The FDIC struck two loss-sharing agreements last year, both with U.S. Bancorp, when it bought the failed Downey Savings and Loan Association in Newport Beach, Calif., and PFF Bank and Trust in Pomona. (The FDIC has also been involved in loss-sharing arrangements cut with Citigroup and Bank of America Corp.)

On Feb. 9, California Bank and Trust, a San Diego unit of the $55.1 billion-asset Zions Bancorp. in Salt Lake City, bought all $951 million of deposits and about $1.12 billion, or 98%, of the assets of Alliance Bank in Culver City, Calif.

David Blackford, California Bank and Trust's chief executive, said in an interview Thursday that government-assisted deals involving assets are superior to deposit-only ones.

"Alliance was a business bank, and most of their core deposits were associated with relationships with quality middle-market borrowers," Mr. Blackford said. "If you buy deposits only, then these customers go elsewhere, and you could have tremendous runoff."

His unit bought the assets at a discount of $9.9 million. The FDIC agreed to assume 80% of the first $275 million of losses and 95% of the rest.

As Alliance's nonperforming loans are worked out or charged off, California Bank and Trust hopes to retain roughly half, or about 250 to 300, of its creditworthy middle-market customers that are both depositors and borrowers, Mr. Blackford said.

Also Feb. 9, Westamerica Bank in San Rafael bought all $1.3 billion of the deposits and all $1.3 billion of the assets of County Bank in Merced. Five days later Washington Trust Bank in Spokane bought all $62 million of the deposits and about $72 million, or 98%, of the assets of Pinnacle Bank in Beaverton, Ore. Washington Trust bought the assets at a discount of $7.6 million.

In both of those deals, the acquiring banks agreed to share in the losses.

Robert Patten, an analyst at Regions Financial Corp.'s Morgan Keegan & Co., said private-equity firms are also likely trying to negotiate loss-sharing deals. He cited W.L. Ross & Co. LLC and Carlyle Group, which have been rumored to be interested in acquiring BankUnited Financial Corp. of Coral Gables, Fla.

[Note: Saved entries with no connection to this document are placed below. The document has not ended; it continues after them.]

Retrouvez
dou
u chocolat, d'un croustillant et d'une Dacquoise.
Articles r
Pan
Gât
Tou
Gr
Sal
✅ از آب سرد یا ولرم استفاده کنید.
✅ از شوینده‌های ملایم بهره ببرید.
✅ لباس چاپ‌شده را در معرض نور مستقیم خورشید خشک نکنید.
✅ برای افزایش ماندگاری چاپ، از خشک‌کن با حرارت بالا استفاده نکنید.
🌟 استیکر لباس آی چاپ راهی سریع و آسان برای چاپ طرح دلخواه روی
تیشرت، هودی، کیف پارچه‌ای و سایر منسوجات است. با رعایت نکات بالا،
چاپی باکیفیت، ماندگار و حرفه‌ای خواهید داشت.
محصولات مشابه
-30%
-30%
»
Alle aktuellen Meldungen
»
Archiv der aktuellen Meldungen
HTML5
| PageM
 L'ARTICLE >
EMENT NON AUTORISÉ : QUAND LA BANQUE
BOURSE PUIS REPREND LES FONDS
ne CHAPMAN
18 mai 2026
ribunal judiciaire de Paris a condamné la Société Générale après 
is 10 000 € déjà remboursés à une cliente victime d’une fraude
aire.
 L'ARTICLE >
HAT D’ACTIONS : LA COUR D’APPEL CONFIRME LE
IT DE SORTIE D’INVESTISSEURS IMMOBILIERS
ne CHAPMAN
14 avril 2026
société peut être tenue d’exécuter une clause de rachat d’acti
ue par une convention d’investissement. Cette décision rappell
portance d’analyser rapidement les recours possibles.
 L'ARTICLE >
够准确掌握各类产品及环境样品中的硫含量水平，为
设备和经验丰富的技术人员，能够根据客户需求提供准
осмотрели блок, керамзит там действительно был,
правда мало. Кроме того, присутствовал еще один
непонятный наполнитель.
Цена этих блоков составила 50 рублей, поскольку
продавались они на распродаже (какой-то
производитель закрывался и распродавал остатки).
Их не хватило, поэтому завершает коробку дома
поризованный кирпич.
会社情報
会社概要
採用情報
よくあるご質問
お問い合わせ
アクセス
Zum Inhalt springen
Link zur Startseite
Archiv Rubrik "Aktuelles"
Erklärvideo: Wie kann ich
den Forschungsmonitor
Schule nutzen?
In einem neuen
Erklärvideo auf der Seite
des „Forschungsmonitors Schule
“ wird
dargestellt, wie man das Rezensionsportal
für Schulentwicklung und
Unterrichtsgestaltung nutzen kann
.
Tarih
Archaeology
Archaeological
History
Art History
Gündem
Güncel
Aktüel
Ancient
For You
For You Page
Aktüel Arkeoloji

A source close to those firms told The Wall Street Journal last week that the government declined to provide assistance for a bid by those firms, but Mr. Patten said Wilbur L. Ross, the CEO of W.L. Ross & Co., more than likely was still trying to negotiate "a prototype" loss-sharing deal between the government and the private-equity firms.

Calls to W.L. Ross and BankUnited were not returned; Carlyle Group would not discuss the matter.

Edward Timmons, a Sterne, Agee & Leach Inc. analyst, said that so far most of the loss-sharing agreements seem to be a net positive for the acquiring banks, because they likely are taking a certain amount of additional chargeoffs in exchange for paying little or no premiums on the failed bank's deposits.

"But there is always some concern, because most of the due diligence is performed over a very short period of time, and there's always questions surrounding the loan portfolio and what's still to come," Mr. Timmons said.

The inherited problems could be an added distraction to acquiring banks if they are dealing with their own problems with asset quality, he said.

Bert Ely, an independent analyst in Alexandria, Va., said he worries that the increasing number of troubled banks and the finite number of relatively healthy potential acquirers could lead to weak banks buying even weaker ones. In the late 1980s, at the height of the savings and loan crisis, the now-defunct Federal Home Loan Bank Board rolled up numerous insolvent thrifts into large, troubled thrifts that ultimately became insolvent.

"Some weak banks may now step in and try to grow their way out of their troubles" by making such deals, "but they are doomed to fail," Mr. Ely said.